Même dans les équipes RH centrées sur les personnes comme celle de Browne, les employés doivent être réalistes. Lorsque des problèmes sont soulevés, l'équipe RH n'est pas là pour agir comme un ami qui est automatiquement de votre côté, mais plutôt comme des professionnels ayant un travail à faire. Selon les directives du CIPD, cela signifie qu'il faut respecter les normes éthiques et juridiques et traiter les personnes de tous bords avec respect et équité. Dans les situations complexes, l'élaboration de la bonne procédure pour garantir que les conflits sont résolus correctement peut être un long processus nécessitant des conversations, des négociations et un soutien continus de la part de plusieurs membres du personnel.

La bonne nouvelle, cependant, c'est qu'aujourd'hui plus que jamais, les entreprises se rendent compte qu'il est important de valoriser les employés en tant qu'individus dont les besoins comptent.

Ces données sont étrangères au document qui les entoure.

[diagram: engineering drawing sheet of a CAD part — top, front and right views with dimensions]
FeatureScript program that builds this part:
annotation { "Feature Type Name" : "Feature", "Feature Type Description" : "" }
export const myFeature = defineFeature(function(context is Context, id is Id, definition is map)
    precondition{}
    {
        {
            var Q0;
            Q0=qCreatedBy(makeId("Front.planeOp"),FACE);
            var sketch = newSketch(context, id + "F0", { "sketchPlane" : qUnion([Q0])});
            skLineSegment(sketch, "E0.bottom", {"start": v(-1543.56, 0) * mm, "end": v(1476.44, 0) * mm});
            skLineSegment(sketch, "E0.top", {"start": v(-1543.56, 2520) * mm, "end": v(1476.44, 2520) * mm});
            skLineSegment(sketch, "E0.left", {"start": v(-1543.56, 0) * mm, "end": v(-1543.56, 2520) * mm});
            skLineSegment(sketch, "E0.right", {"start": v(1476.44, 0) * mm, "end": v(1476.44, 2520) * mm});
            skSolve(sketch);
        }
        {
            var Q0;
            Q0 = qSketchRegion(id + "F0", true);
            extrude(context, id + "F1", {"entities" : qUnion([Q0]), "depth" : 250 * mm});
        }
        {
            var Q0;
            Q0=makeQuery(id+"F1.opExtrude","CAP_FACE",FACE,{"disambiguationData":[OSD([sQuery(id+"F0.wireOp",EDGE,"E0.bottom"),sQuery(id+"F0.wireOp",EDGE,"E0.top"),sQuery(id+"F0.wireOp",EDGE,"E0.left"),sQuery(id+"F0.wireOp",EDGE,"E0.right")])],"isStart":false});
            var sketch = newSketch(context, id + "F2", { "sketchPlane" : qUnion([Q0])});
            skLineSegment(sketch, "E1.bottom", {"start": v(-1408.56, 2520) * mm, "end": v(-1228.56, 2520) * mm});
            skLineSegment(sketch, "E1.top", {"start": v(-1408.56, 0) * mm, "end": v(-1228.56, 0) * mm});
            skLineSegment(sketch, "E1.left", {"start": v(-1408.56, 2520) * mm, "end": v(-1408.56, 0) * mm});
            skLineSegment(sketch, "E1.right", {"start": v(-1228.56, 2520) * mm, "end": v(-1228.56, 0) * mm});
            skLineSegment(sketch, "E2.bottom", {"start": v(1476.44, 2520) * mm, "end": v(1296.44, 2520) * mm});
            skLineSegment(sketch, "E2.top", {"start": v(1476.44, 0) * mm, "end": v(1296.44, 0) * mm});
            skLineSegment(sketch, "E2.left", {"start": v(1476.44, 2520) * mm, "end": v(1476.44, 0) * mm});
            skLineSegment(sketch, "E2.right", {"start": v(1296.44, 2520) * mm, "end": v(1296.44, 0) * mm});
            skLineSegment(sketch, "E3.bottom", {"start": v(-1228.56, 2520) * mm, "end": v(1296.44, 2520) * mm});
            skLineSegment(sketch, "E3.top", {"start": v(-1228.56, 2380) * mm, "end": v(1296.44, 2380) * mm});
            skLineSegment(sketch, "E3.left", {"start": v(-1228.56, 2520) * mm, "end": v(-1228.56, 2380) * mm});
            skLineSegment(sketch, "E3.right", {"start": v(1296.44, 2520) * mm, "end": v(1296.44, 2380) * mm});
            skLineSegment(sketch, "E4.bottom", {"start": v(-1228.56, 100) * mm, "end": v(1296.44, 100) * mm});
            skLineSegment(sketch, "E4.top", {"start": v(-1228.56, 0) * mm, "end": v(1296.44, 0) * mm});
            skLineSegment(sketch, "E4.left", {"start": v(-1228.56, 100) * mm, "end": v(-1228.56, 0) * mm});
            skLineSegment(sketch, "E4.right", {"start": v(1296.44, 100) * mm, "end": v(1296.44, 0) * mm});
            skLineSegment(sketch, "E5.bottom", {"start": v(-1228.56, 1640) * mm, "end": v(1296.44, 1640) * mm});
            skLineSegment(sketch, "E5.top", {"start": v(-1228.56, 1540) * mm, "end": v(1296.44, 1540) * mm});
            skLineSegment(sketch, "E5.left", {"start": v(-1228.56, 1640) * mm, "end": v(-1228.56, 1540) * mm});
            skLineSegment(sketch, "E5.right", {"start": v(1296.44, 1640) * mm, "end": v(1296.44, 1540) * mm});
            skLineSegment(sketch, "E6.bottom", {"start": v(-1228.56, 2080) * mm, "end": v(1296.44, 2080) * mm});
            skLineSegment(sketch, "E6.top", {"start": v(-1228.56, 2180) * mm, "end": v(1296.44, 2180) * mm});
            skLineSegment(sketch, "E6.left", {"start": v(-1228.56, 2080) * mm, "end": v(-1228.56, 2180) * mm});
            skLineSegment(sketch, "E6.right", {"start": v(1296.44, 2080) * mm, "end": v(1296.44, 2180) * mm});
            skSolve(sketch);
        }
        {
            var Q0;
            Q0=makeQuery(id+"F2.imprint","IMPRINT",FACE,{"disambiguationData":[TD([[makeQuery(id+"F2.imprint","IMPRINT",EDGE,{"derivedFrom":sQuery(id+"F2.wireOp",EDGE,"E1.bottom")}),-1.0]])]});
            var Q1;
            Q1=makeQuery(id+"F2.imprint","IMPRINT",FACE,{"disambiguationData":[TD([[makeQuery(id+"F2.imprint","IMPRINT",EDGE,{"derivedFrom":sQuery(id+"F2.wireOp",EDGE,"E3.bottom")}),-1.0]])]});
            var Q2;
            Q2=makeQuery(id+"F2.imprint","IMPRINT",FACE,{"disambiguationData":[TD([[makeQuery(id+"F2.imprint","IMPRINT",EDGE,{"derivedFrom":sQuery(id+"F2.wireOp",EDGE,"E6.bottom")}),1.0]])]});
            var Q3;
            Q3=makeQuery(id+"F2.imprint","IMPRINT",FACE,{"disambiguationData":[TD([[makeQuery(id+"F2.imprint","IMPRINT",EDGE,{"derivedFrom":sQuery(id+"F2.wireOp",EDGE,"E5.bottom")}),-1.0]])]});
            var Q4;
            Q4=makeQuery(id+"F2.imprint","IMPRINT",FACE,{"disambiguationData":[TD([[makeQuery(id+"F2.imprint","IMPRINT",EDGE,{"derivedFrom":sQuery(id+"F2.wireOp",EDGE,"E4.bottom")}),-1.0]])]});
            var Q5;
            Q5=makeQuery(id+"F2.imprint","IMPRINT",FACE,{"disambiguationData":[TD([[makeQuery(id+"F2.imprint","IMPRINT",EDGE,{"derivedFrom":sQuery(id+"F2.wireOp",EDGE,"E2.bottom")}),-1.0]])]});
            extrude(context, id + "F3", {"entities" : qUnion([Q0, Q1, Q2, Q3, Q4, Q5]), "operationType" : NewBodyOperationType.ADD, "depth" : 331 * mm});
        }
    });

Des études récentes indiquent qu'à la suite de la pandémie, les chercheurs d'emploi recherchent massivement le type d'environnement de travail qui repose sur des équipes RH centrées sur les personnes.

Le Dr Simmy Grover, psychologue des organisations et universitaire à l'UCL de Londres, affirme que l'attitude des entreprises à l'égard des RH évolue en fonction de ces attentes. "Les entreprises comprennent l'importance de leur personnel", dit-elle, "et lorsqu'elles réalisent qu'en fait, elles ont un département entier qui se concentre sur les personnes, si elles lui donnent du pouvoir et des ressources alignées sur leur stratégie organisationnelle, elles obtiennent des résultats phénoménaux. Ce sont celles qui n'ont pas compris qui risquent de rester à la traîne."

Même si les entreprises s'orientent vers le changement, les travailleurs doivent toutefois se rappeler que les RH ont un travail à faire qui va au-delà de l'offre de sympathie et de soutien. Alors, gardez peut-être certains amis plus proches que d'autres.